One of the finest collections of important ephemera and obscure signed rarities from the legendary and notorious mining boomtown of Tombstone, Arizona comes to life once again in Heritage Auctions’ June 11 Legends of the West Auction. Obscure signed rarities include a license to operate a brothel in the town with notation signed by Virgil Earp: “Refused payment/VW Earp/City tax collector” (est. $10,000+).
The group was assembled by one determined scholar and collector who spent decades hunting rare items related to Tombstone, which will live forever in Wild West lore thanks to one legendary event: the infamous Oct 26, 1881 “Gunfight at the O.K. Corral.” In one thirty second exchange of gunfire the Earp brothers and “Doc” Holliday squared off against Ike and Billy Clanton, Billy Claiborne, and McLaury brothers Tom and Frank, leaving The McLaurys and Billy Clanton dead.
“Interestingly, the story of Tombstone and even the O.K. Corral incident were not widely known until the 1931 publication of Stuart Lake’s popular book Wyatt Earp, Frontier Marshall,” said Tom Slater, Director of Americana Auctions at Heritage Auctions. “Other books and depictions on film over the coming decades would ensure the status of Tombstone and its early citizens as icons of Old West history.”
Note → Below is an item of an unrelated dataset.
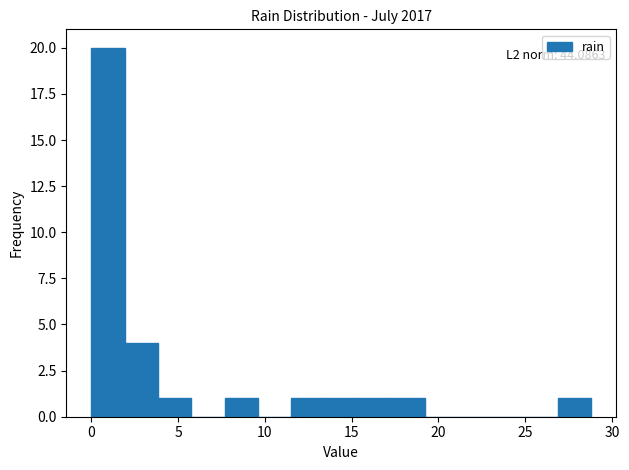

Around what value on the x-axis is the tallest bar? Give the approximate position of its centre, as read against the axis.

1.0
The June 11 public auction in Dallas features important signed documents, including perhaps the only surviving document signed by the entire Clanton clan (est. $10,000+) and autographs of the participants in that famous shootout, which are among the most prized of any Old West personalities.
Silver mining formed the basis of Tombstone’s economy during its glory days from 1877 through 1890. It has been estimated that the various mines in the surrounding area produced between 40 and 80 billion dollars in silver bullion in today’s dollars, and the populations mushroomed from 200 to some 14,000 in seven years. The collection holds a valuable document archive by E. B. Gage, a Successful Tombstone Mine Operator (est. $3,000+).
Tombstone boasted such refinements as an opera house, three newspapers, two banks, four churches, and even a bowling alley. However, the town is better remembered as having 14 gambling halls, 110 saloons, and the notorious Birdcage Theater, described as the “wildest and wickedest night spot between Basin Street and the Barbary Coast.”
Proof of its “Wild West” reputation, the collection includes a Highly Important Early Document Signed by Dozens of the Leading Citizens of Tombstone, signed two months before the Earps’ arrival in Tombstone, asking the Pima County Board of Supervisors to appoint a constable (est. $5,000+) .
But by the late 1880s the mines had ceased to be profitable, and with their demise Tombstone fell on hard times, its population declining to just 646 by 1910. Recent decades have seen progress in revitalizing what once became nearly a ghost town as a historic sight and tourist attraction, where daily reenactments of the gunfight at the O.K. Corral still captivate visitors.
“Heritage is proud to offer this extensive collection,” Slater enthuses, “as these objects provide remarkable insights into the social and commercial character of this amazing town at the height of its prosperity and notoriety.”
Additional Tombstone-related items offered in the auction include:
A Large Autographed Photo of Sheriff and Fire Chief David Scannell (est. $2,000+).